I move amendment No. 12:—
In page 5, Section 7 (g), in line 56, to delete the words "and issued not less than one year" and substitute the words "which have been offered for public subscription or tender", and in line 57, after the word "bank" to insert the words "and are officially quoted on the Dublin Stock Exchange and the Cork Stock Exchange".
Deputy Mulcahy will remember that, I think, he and Deputy Cogan had amendments down on the Committee Stage to remove the limitation of two years that was originally proposed and which was amended later, on the Committee Stage, to one year. A number of Deputies again urged that there should be no limitation put on the power of the bank to purchase these securities. It was pointed out that the bank would have power to purchase securities of any Government other than the Irish Government without limitation of this kind and that we were showing very little confidence in ourselves in putting this restriction on the board of the central bank in regard to our own securities. After considerable consideration and investigation, I decided to go the length set out in this amendment to meet the criticisms that were put up on the Committee Stage. Now the only limitation will be that these securities should be officially quoted on the Dublin and Cork Stock Exchanges. It would mean that there would have to be no doubt as to the genuineness of the securities that were offered. We do not want to have an opportunity for too ready access by the Government to the central bank for loans. The central bank is not intended to exist to finance the Government by buying its securities. We are anxious to secure that when securities of the Government are purchased by the bank it shall be done when the loan in the ordinary way has been floated, taken up by the public, the savings of the people brought to operate, and that the loan should be accepted and officially quoted. There will be a safeguard in that way that the Government will not be free to go to the central bank in any panic way in time of great emergency and float a loan freely with the central bank without the public being called in, as it were, to bear testimony to the reliability of the security offered by the Government, by having a loan floated in the normal way, taken up by the people and, possibly, by the banks and then quoted on the stock exchange.

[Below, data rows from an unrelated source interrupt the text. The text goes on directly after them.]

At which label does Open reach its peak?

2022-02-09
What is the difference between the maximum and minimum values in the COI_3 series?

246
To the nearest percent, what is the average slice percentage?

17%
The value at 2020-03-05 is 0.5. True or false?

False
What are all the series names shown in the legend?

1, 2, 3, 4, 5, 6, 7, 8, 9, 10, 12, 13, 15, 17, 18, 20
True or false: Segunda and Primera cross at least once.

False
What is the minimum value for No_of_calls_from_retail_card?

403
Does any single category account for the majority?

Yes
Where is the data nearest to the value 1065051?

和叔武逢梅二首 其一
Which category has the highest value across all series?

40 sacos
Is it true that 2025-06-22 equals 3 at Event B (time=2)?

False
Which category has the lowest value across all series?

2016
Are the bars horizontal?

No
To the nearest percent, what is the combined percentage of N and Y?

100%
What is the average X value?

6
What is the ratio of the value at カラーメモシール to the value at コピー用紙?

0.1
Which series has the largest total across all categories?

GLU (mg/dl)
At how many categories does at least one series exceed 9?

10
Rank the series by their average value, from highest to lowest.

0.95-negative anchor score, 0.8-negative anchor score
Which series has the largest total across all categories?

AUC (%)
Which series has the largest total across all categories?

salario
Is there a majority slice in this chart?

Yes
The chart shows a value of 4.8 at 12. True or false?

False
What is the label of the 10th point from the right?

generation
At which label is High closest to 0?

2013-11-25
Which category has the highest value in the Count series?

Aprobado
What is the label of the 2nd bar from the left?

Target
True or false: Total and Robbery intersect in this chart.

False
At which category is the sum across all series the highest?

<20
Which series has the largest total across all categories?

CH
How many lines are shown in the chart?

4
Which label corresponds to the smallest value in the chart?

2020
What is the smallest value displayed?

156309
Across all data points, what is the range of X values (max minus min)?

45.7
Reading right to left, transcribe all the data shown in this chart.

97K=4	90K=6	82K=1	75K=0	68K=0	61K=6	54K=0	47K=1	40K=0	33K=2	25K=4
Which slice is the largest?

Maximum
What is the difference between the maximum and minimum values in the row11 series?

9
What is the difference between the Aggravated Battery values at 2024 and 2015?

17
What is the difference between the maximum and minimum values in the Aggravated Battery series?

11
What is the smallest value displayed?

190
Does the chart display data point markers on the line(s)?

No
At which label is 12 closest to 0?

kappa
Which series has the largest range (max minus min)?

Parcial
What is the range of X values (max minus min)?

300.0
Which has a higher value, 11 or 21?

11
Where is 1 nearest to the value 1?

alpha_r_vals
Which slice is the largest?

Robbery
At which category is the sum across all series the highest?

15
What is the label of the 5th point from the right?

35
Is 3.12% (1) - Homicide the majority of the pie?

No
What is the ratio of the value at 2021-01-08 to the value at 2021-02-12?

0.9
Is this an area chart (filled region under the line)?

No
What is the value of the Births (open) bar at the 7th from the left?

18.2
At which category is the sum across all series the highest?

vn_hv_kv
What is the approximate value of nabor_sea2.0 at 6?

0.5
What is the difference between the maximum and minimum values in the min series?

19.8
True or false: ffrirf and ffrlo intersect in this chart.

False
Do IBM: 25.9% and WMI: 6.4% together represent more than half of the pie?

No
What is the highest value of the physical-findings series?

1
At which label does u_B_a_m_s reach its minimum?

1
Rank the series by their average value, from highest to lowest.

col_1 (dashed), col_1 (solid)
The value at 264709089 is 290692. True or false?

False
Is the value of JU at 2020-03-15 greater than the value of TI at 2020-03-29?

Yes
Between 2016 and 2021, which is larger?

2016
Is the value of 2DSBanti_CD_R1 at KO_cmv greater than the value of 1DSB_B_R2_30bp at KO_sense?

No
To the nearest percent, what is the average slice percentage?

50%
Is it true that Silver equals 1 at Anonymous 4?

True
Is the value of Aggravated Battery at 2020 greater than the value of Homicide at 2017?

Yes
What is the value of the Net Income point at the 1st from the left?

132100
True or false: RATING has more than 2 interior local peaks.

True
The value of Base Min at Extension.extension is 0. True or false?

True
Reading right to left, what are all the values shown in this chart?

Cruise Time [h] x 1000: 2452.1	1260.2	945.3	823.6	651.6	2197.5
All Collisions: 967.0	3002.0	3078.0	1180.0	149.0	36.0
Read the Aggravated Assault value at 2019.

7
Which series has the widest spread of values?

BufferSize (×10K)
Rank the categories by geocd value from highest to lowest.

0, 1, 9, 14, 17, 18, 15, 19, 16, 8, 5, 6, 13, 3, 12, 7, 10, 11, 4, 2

There is a certain safeguard in the condition that these loans should be quoted on the stock exchanges because the stock exchanges, according to their rules—of course their rules are changeable—do not quote loans of this kind, as I understand, unless at least two-thirds of these loans have been taken up in the ordinary way by the public. There is that safeguard that, I think, it is wise to insert so that people might not be able to charge the Government or the central bank with issuing a loan, the Government going to the bank and getting money printed right off to meet an emergency that might arise or to meet some political crisis that might arise, the central bank being able to get the Government of the day, maybe under pressure, out of an awkward financial difficulty. That safeguard, I think, is a wise one. It is not an extreme one. It is not one that will hamper unduly any Government or, certainly, any bank. It is a wise condition that will enable the Government to get money in the normal way, but which will not enable it to go to the central bank in times of panic for loans that have not been proffered to the public and taken up in the ordinary course of business.